2717Re: Trouble getting started with vim and utf-8 file

  • Tony Mechelynck
    Apr 8, 2011
      On 08/04/11 07:33, DanKegel wrote:
      > The file http://winetricks.org/winetricks is, I hope, a utf-8 file,
      > but is not recognized as such in the vim that comes
      > with ubuntu 11.04 (with german locale, even).
      > It's mostly ascii, with just a few non-ascii lines, e.g.
      > # If you do not see an o with two dots over it here [ö], stop!
      > ...
      > mymenu="$HOME/.local/share/applications/wine/Programs/
      > Electronic Arts/Th
      > e Sims Medieval/The Sims™ Medieval.desktop"
      > That first line contains an o umlaut, and the second line contains the
      > trademark symbol.
      > Opening the file with vi winetricks shows
      > # If you do not see an o with two dots over it here [ö], stop!
      > ...
      > mymenu="$HOME/.local/share/applications/wine/Programs/
      > Electronic Arts/The Sims Medieval/The Simsâ<84>¢ Medieval.desktop"
      > which isn't right. Just opening up vi with no arguments, and doing
      > !!cat winetricks
      > brings the file in great, and the utf-8 chars look good, but then
      > saving it complains
      > "winetricks" CONVERSION ERROR in line 12328; 14640 lines, 496509
      > characters written
      > and yields a very corrupt file.
      > So what's going on?
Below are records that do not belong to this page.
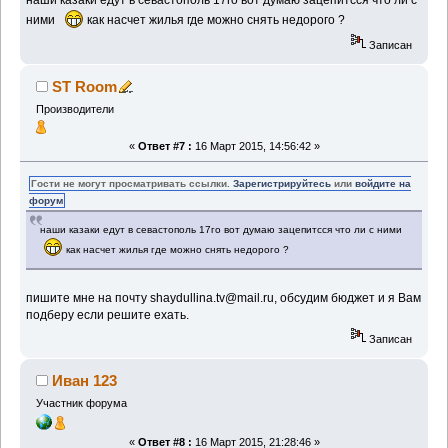
наши казаки едут в севастополь 17го вот думаю зацепитсся что ли с
ними
как насчет жилья где можно снять недорого ?
Записан
ST Room
Производители
«
Ответ #7 :
16 Март 2015, 14:56:42 »
Гости не могут просматривать ссылки.
Зарегистрируйтесь
или
войдите на
форум
наши казаки едут в севастополь 17го вот думаю зацепитсся что ли с ними
как насчет жилья где можно снять недорого ?
пишите мне на почту shaydullina.tv@mail.ru, обсудим бюджет и я Вам
подберу если решите ехать.
Записан
Иван 123
Участник форума
«
Ответ #8 :
16 Март 2015, 21:28:46 »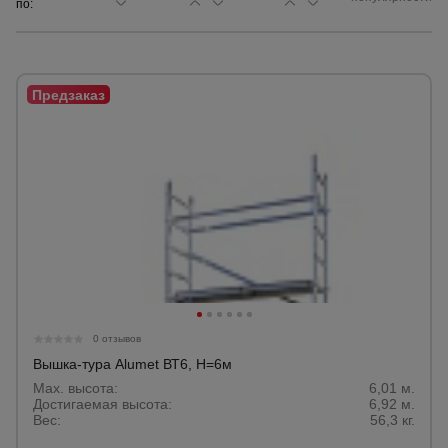
по:
Сетка,
тенты,
брезенты
Строительные
подъемники
Грузоподъемное
оборудование
Каталог
Мусоропровод
0 отзывов
строительный
всех
товаров
Вышка-тура Alumet ВТ6, Н=6м
Max. высота:
6,01 м.
Достигаемая высота:
6,92 м.
Фанера
Вес:
56,3 кг.
ламинированная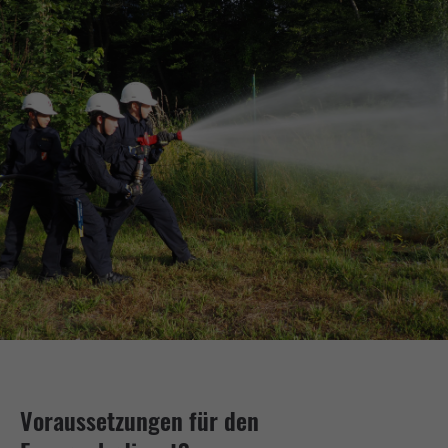
Voraussetzungen für den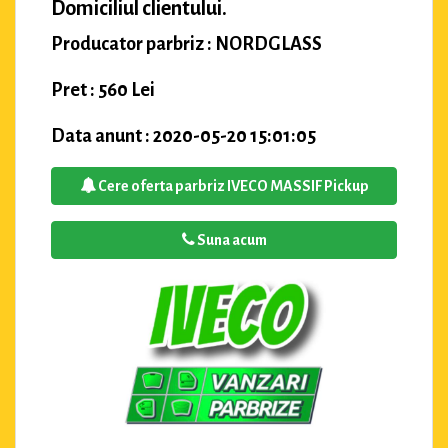
Domiciliul clientului.
Producator parbriz : NORDGLASS
Pret : 560 Lei
Data anunt : 2020-05-20 15:01:05
Cere oferta parbriz IVECO MASSIF Pickup
Suna acum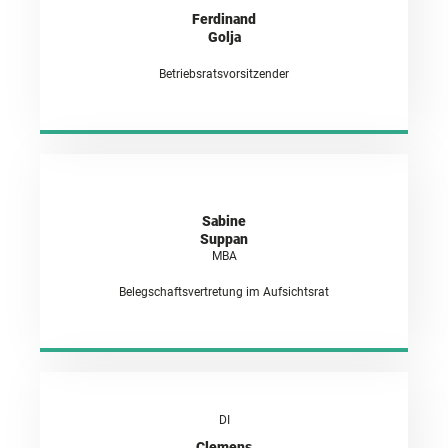
Ferdinand
Golja
Betriebsratsvorsitzender
Sabine
Suppan
MBA
Belegschaftsvertretung im Aufsichtsrat
DI
Clemens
It seems that vim has decided the file Is Not
      > UTF-8. :se shows
      > fileencoding=latin1
      > fileencodings=ucs-bom,utf-8,default,latin1
      > even if I put
      > set encoding=utf8 fileencoding=utf8
      > in ~/.vimrc.
      > Help...
      > Thanks,
      > Dan

      I've downloaded that file in my browser, then tried to open it in Vim,
      which does not see it as UTF-8 even though I have 'enc' set to utf-8 and
      'fencs' set to ucs-bom,utf-8,latin1

      Intrigued, I hit 8g8 which brings me to line 7388 column 11 where the
      character µ ("micro" prefix, similar to Greek mu, 0xB5) cannot be UTF-8
      (bytes in the range 0x80 to 0xBF can only exist in UTF-8 as "trailing
      bytes" in a multibyte sequence whose first byte is 0xC0 or higher).
      Moving the cursor one position right and repeating gives me only a beep,
      so this is AFAICT the only illegal character in the file -- but one
      illegal byte in the whole file is enough to reject UTF-8 as the file's

      Rereading the file with

      :view ++enc=utf-8

      reads it as UTF-8 at the cost of an error message about line 7388, where
      the µ is now replaced by a question mark (but the o-umlaut at line 71
      appears as ö).

      It seems that your file is in UTF-8 at line 71 but in Latin1 at line
      7388, which means that it is the file's fault, not Vim's fault, that
      such a file cannot be displayed correctly.

      :help 8g8
      :help ++opt

      Best regards,
      Never hit a man with glasses. Hit him with a baseball bat.